Animal health camps conducted to diagnose and treat ailing domestic animals in flood-affected villages in Sarlahi have allowed farmers to reclaim their sources of income as well as learn more about animal health in general
Ram Saugarat Raya recalls many a sleepless night when his cattle started showing signs of illness even as the floodwaters that had entered his village in Sarlahi in August of last year had begun to recede. “They were refusing to eat or drink, and had abscesses on their feet, among other problems,” says the Dhangadha resident. “Their eyes were swollen and inflamed, but we could not figure out the cause.”
Except for a small piece of land for farming, these two oxen, one buffalo and one cow were all Ram had in the name of property. Losing them would mean losing the main source of income for his family. What left Ram worried, in particular, was the thought that he would not be able to plant any crops unless he could use his oxen to plough the land.
Ram tried out various local medicines, but the condition of the animals only worsened over time. “I was at a complete loss as to what to do,” he says.
It was precisely for the benefit of farmers like Ram that UNDP’s Community Infrastructure and Livelihood Recovery Project (CILRP) had decided to run free animal health camps in the area in partnership with the District Livestock Services Office (DLSO). In view of the potential outbreak of diseases among domestic animals in the aftermath of the flood, such camps were conducted in five villages in Sarlahi including Dhangadha.
The food shortages and plant toxicity caused by the floods had led to a range of health issues in animals, from dehydration to infection and other diseases. Foot problems were a major concern for livestock considering the long periods of immersion in water that they suffered or having to stand on wet and muddy grounds.
When Ram took his animals to one of these camps, they were quickly diagnosed by experienced veterinary doctors. “The vets administered vaccines and gave them some medication, and they recovered quickly after that,” he says. “I’m happy to say that they’ve had no problems since.”
The five villages had been selected in consultation with local authorities, and there were plenty of takers. And according to officials of the Rural Development Society (RDS) in Barathawa, the NGO that had partnered with UNDP on the project in Sarlahi, Ram was among 500 farmers who had sought assistance at the animal health camps in Dhangadha alone.
“As animals were checked and provided the appropriate medical treatment, the confidence of the villagers visibly improved,” says RDS general secretary, Shubha Lal Raya. “They were reassured that they won’t have to deal with these problems, at least for another year.”
Common among the treatments at these camps was vaccination against Haemorrhagic Septicaemia and Black Quarter (HSBQ) diseases, and medication for foot and mouth (MFD), colibacillosis, bovine ephemeral fever and liver flu, among others. In some cases, artificial fertilization services were also sought, according to Dr Sunil Kumar Yadav, livestock officer at the DLSO.

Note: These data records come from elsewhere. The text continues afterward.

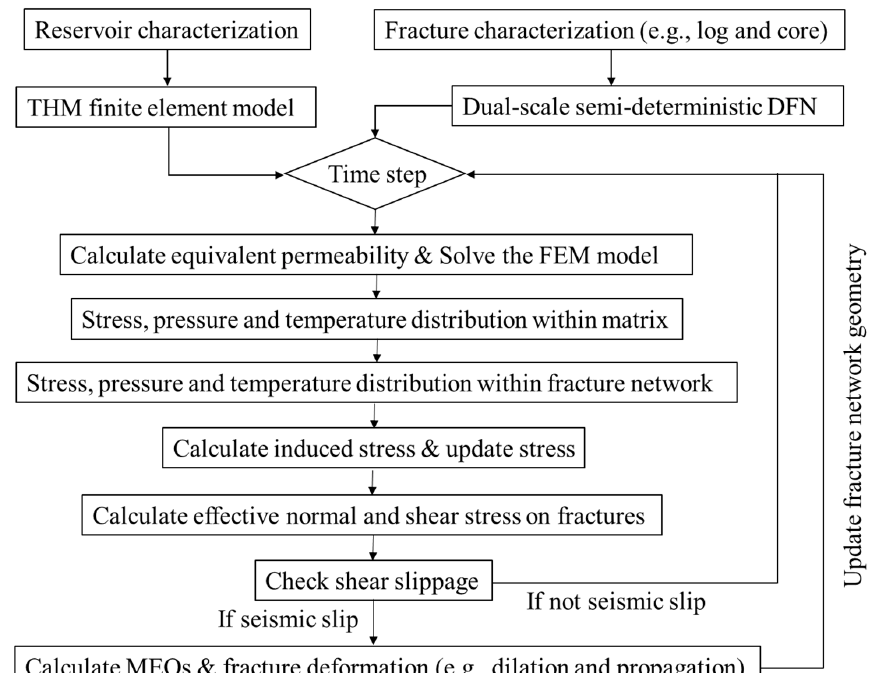
Figure A1. Flowchart of the integrated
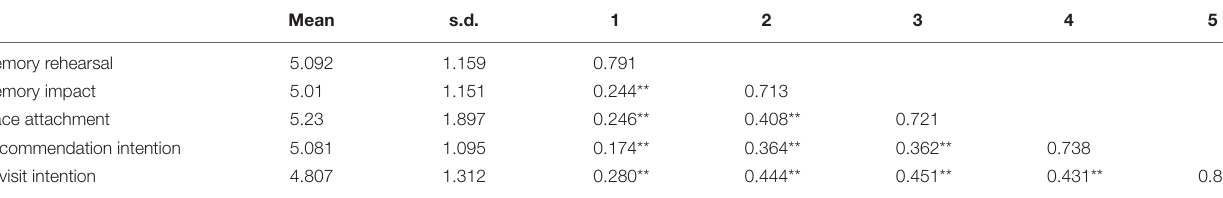
TABLE 2 | Means, SD, and correlations among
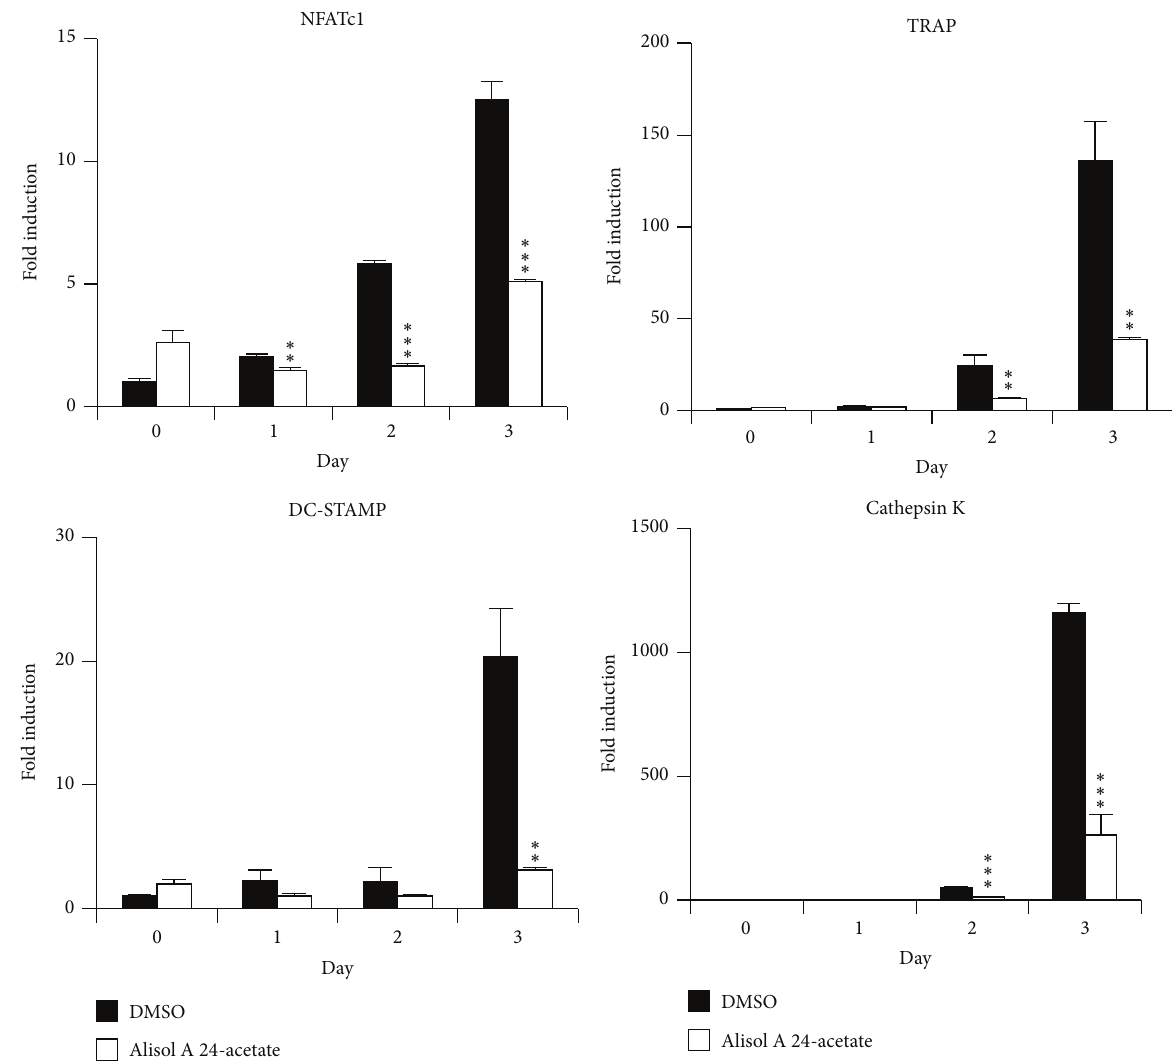
Figure 3: Alisol A 24-acetate decreased NFATc1 transcriptional expression by RANKL stimulation. BMMs were pretreated with vehicle (DMSO) or alisol A 24-acetate (10 𝜇 M) for 30 minutes and then stimulated with RANKL (10ng/mL) for the indicated number of days. Expressed mRNA levels were analyzed by real-time PCR compared with the vehicle control. ∗∗ 𝑃 < 0.01 ; ∗∗∗ 𝑃 < 0.001 ( 𝑛 = 3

Besides treating animals for existing conditions, DLSO officials say that the camps have had the added benefit of raising awareness among locals about animal health in general. “A big contribution of the health camps was in imparting information about the kinds of diseases likely to affect domestic animals in the wake of floods,” says DLSO technician Raj Kishor Yadav. “This is helpful for farmers to better recognize symptoms of different illnesses and seek appropriate treatment.”
Appreciating the intervention, local government officials requested that such camps be run in flood-prone areas regularly in the post-flood season. “The health camp was very effective, and there has been a lot of demand from farmers for similar initiatives in the future,” says Kamal Shah Kalwar, chairman of the Basbariya Rural Municipality in Dhangadha.
The health camps and the significant fall in the number of animals falling sick since, according to Kalwar, have also encouraged many in his village to take up animal husbandry as a viable livelihood option. “Even though a lot of people lost their cattle in the flood, they have also been convinced to persist in the effort, which is great,” he says.
CILRP was launched in response to the extensive damage and displacement caused by the 2017 floods in Nepal’s southern plains. Eastern and central Terai districts experienced the heaviest rainfall recorded in the past 60 years, which took the lives of 134 people, destroying over 43,000 houses, partially damaging 192,000 houses, and displacing tens of thousands of people. Over 80 percent of land in the southern Terai region was inundated. A post-flood assessment conducted by the Government of Nepal found that 1.7 million people were affected by the disaster.